# Aufgabensammlung
[1] Erläutere in ein bis drei Sätzen, warum der Dokumentauszug die Rüge, Frau C und Frau M seien rechtswidriger Weise nicht einvernommen worden, für verfehlt hält.
[2] Gib den Abschnitt des Dokumentauszugs wortgetreu wieder, beginnend bei „Die Beschwerdeführerin stellt“ und endend bei „begründbar gewesen wäre.“.

Die Beschwerdeführerin stellt eine aus den als unwahr erachteten Aussagen abgeleitete Behauptung den Ausführungen der belangten Behörde gegenüber, ohne dass dargelegt würde, aus welchen Gründen die Beweiswürdigung der belangten Behörde unschlüssig, d.h. unzureichend, widersprüchlich oder unvollständig wäre. Einer solchen Darlegung bedürfte es aber, weil die Beweiswürdigung der belangten Behörde nicht schon mit der Behauptung mit Erfolg angegriffen werden kann, dass auch ein anderes (gegenteiliges) Ergebnis schlüssig begründbar gewesen wäre.

Wenn die Beschwerdeführerin rügt, dass Frau B nicht als Zeugin einvernommen worden sei, so verkennt sie, dass es sich dabei um die in der Zwischenzeit verheiratete, einvernommene, jedoch als unglaubwürdig erachtete Zeugin L handelt. Die Rüge, Frau C und Frau M seien rechtswidriger Weise nicht einvernommen worden, erweist sich als verfehlt, weil die belangte Behörde diese Zeuginnen an den bekannten Anschriften zur Verhandlung geladen hatte, diese jedoch unbekannten Aufenthaltes waren und sich eine Adresse, an der hätte rechtsgültig zugestellt werden können, nicht ermitteln ließ. Wenn sich die Beschwerdeführerin schließlich auf eine Frau O beruft, so dürfte ihr diesbezüglich ein Fehler sowohl in der mündlichen Verhandlung als auch in der Beschwerde unterlaufen (und in Wahrheit B gemeint) sein, weil eine Frau O in den Verwaltungsakten nicht aufscheint. Sollte es sich aber tatsächlich um eine andere Person als Frau B handeln, so hat die Beschwerdeführerin weder einen konkreten Sachverhalt vorgebracht, den O hätte aussagen sollen, noch deren Adresse bekannt gegeben.

# Einträge

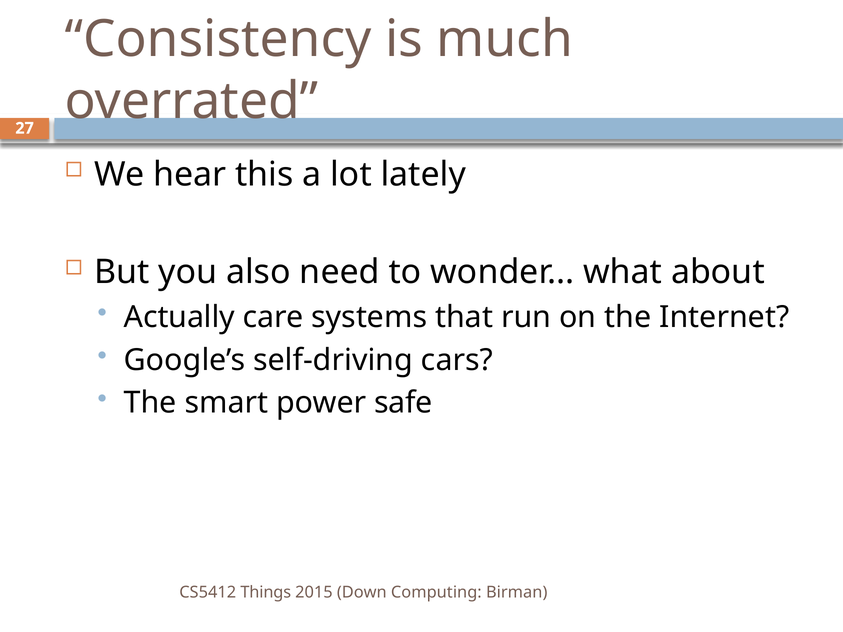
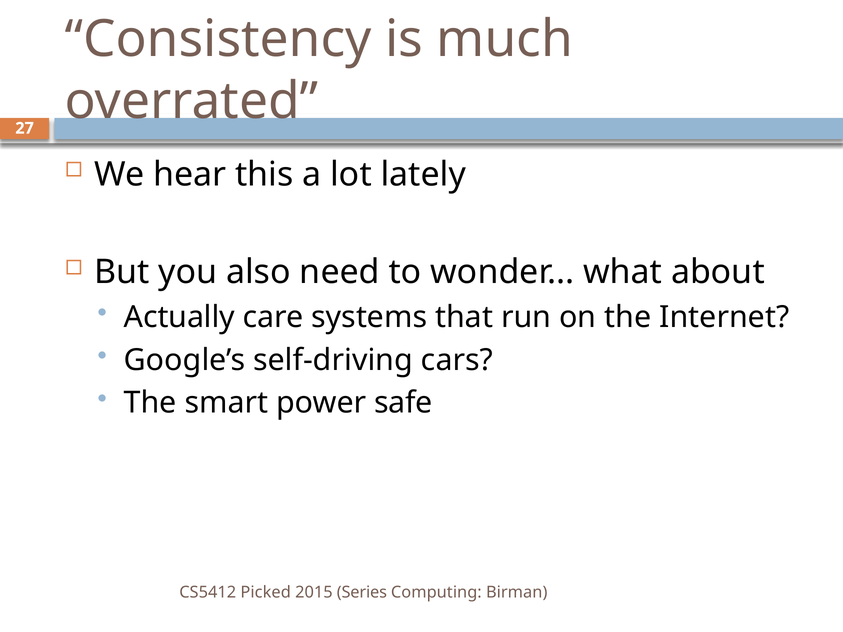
Things: Things -> Picked
Down: Down -> Series
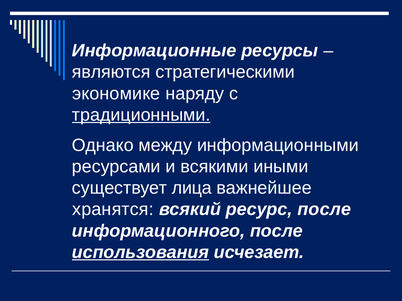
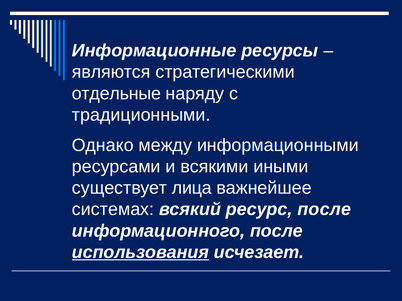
экономике: экономике -> отдельные
традиционными underline: present -> none
хранятся: хранятся -> системах
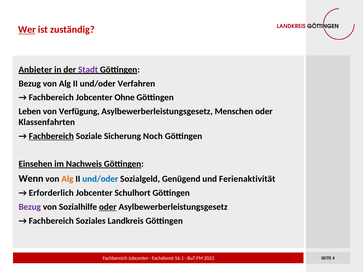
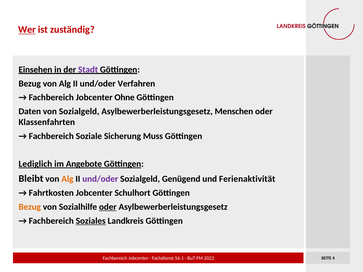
Anbieter: Anbieter -> Einsehen
Leben: Leben -> Daten
von Verfügung: Verfügung -> Sozialgeld
Fachbereich at (51, 136) underline: present -> none
Noch: Noch -> Muss
Einsehen: Einsehen -> Lediglich
Nachweis: Nachweis -> Angebote
Wenn: Wenn -> Bleibt
und/oder at (100, 179) colour: blue -> purple
Erforderlich: Erforderlich -> Fahrtkosten
Bezug at (30, 207) colour: purple -> orange
Soziales underline: none -> present
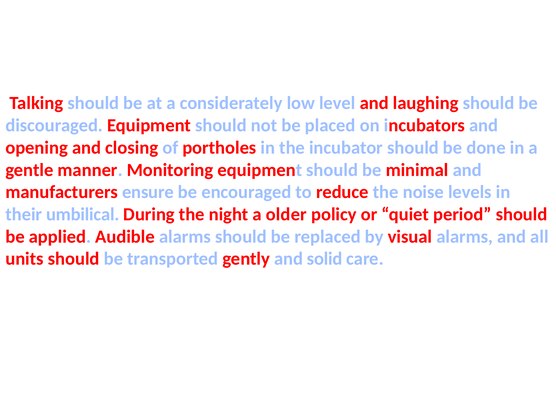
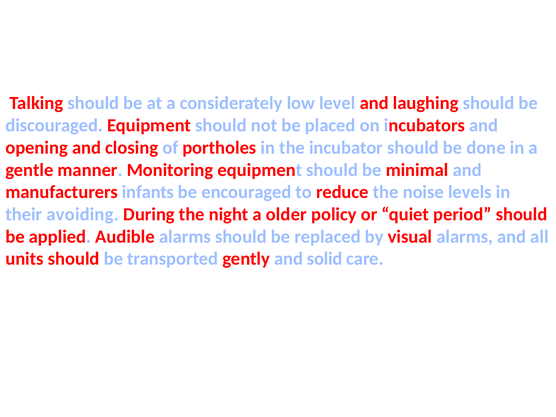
ensure: ensure -> infants
umbilical: umbilical -> avoiding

# Antworten je Aufgabe
[1] Die belangte Behörde hatte beide Zeuginnen an den bekannten Anschriften zur Verhandlung geladen. Die beiden waren jedoch unbekannten Aufenthaltes, und es ließ sich keine Adresse ermitteln, an der rechtsgültig hätte zugestellt werden können.

[2]
Die Beschwerdeführerin stellt eine aus den als unwahr erachteten Aussagen abgeleitete Behauptung den Ausführungen der belangten Behörde gegenüber, ohne dass dargelegt würde, aus welchen Gründen die Beweiswürdigung der belangten Behörde unschlüssig, d.h. unzureichend, widersprüchlich oder unvollständig wäre. Einer solchen Darlegung bedürfte es aber, weil die Beweiswürdigung der belangten Behörde nicht schon mit der Behauptung mit Erfolg angegriffen werden kann, dass auch ein anderes (gegenteiliges) Ergebnis schlüssig begründbar gewesen wäre.